Helping Deaf Children Learn to Read
Fairview’s 5-component reading intervention offers interventions that can be implemented by individuals of all manual philosophies and abilities, ranging from English-based sign systems to fluent ASL users. The conceptually accurate sign interventions provide a transition to ASL, enabling implementation without rigid and comprehensive philosophical change.
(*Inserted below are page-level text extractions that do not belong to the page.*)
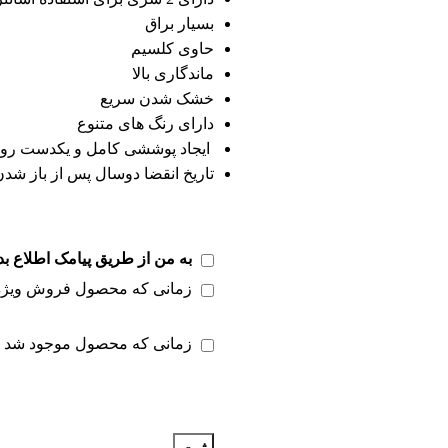
بسیار براق
حاوی کلسیم
ماندگاری بالا
خشک شدن سریع
دارای رنگ های متنوع
ایجاد پوششی کامل و یکدست رو
تاریخ انقضا دوسال پس از باز ش
به من از طریق پیامک اطلاع بد
زمانی که محصول فروش ویژه
زمانی که محصول موجود شد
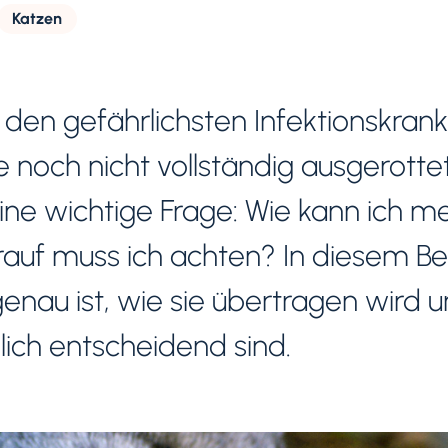
Katzen
 den gefährlichsten Infektionskran
 noch nicht vollständig ausgerottet.
eine wichtige Frage: Wie kann ich me
auf muss ich achten? In diesem Be
genau ist, wie sie übertragen wird 
ch entscheidend sind.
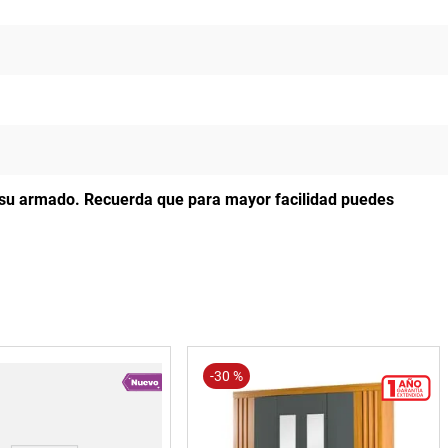
a su armado.
Recuerda que para mayor facilidad puedes
-
30 %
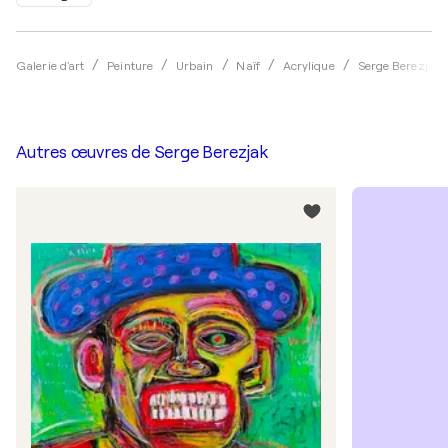
Galerie d'art
Peinture
Urbain
Naïf
Acrylique
Serge Berezjak
Autres œuvres de
Serge Berezjak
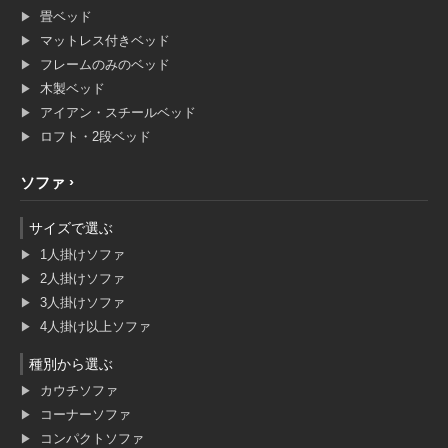
畳ベッド
マットレス付きベッド
フレームのみのベッド
木製ベッド
アイアン・スチールベッド
ロフト・2段ベッド
ソファ
サイズで選ぶ
1人掛けソファ
2人掛けソファ
3人掛けソファ
4人掛け以上ソファ
種別から選ぶ
カウチソファ
コーナーソファ
コンパクトソファ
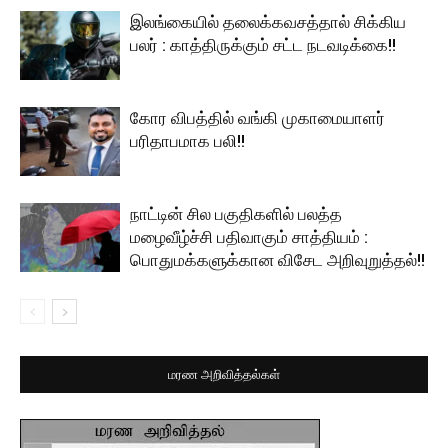
இலங்கையில் தலைக்கவசத்தால் சிக்கிய
பலர் : காத்திருக்கும் சட்ட நடவடிக்கை!!
கோர விபத்தில் வங்கி முகாமையாளர்
பரிதாபமாக பலி!!
நாட்டின் சில பகுதிகளில் பலத்த
மழைவீழ்ச்சி பதிவாகும் சாத்தியம் :
பொதுமக்களுக்கான விசேட அறிவுறுத்தல்!!
மரண அறிவித்தல்கள்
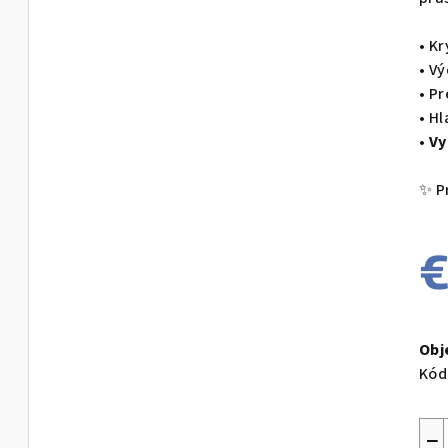
• Kr
• V
• P
• H
•
Vy
✨ Pr
€
Jed
cen
Obj
Kód
−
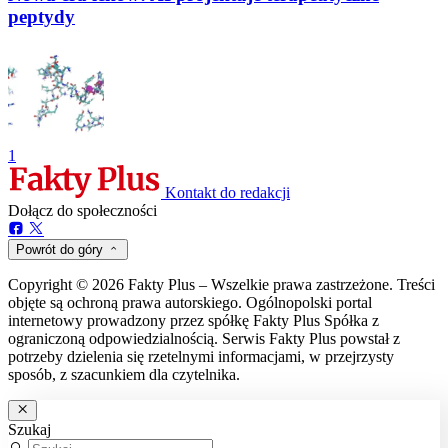
peptydy
1
Kontakt do redakcji
Dołącz do społeczności
Powrót do góry
Copyright © 2026 Fakty Plus – Wszelkie prawa zastrzeżone. Treści
objęte są ochroną prawa autorskiego. Ogólnopolski portal
internetowy prowadzony przez spółkę Fakty Plus Spółka z
ograniczoną odpowiedzialnością. Serwis Fakty Plus powstał z
potrzeby dzielenia się rzetelnymi informacjami, w przejrzysty
sposób, z szacunkiem dla czytelnika.
Szukaj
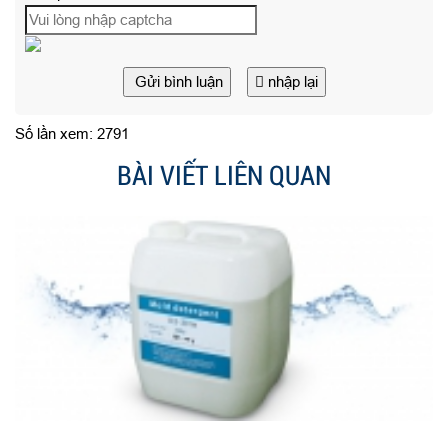
Gửi bình luận
nhập lại
Số lần xem: 2791
BÀI VIẾT LIÊN QUAN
Furthermore, the five Fairview components create a comprehensive intervention which addresses all three domains of bimodal bilingual language ability- signacy, literacy, and oracy (Nover, Christensen, & Cheng, 1998; Nover, 2006), something no other protocol currently addresses.
The Fairview Learning intervention program provides a structured approach to assist deaf students with reading. Most importantly, the program allows users to literally see students make connections between English print and ASL through the use of conceptually accurate signing, code switching, and explicit teaching techniques and tools. Consistent and significant outcomes result when the following procedures occur.
- 1) assessment – documentation of student progress with criterion referenced tests;
- 2) full implementation of the Fairview protocol – use of all 5 components simultaneously;
- 3) instructor fidelity to the model – the FV protocol.
Further research with programs that succeed with the implementation of all three practices is ongoing. We also recommend the addition of standardized pre and post reading measures such as the Stanford Achievement Test for the Hearing Impaired (SAT-HI), the Diagnostic Assessment of Reading (DAR), or other standardized tests to compare student progress.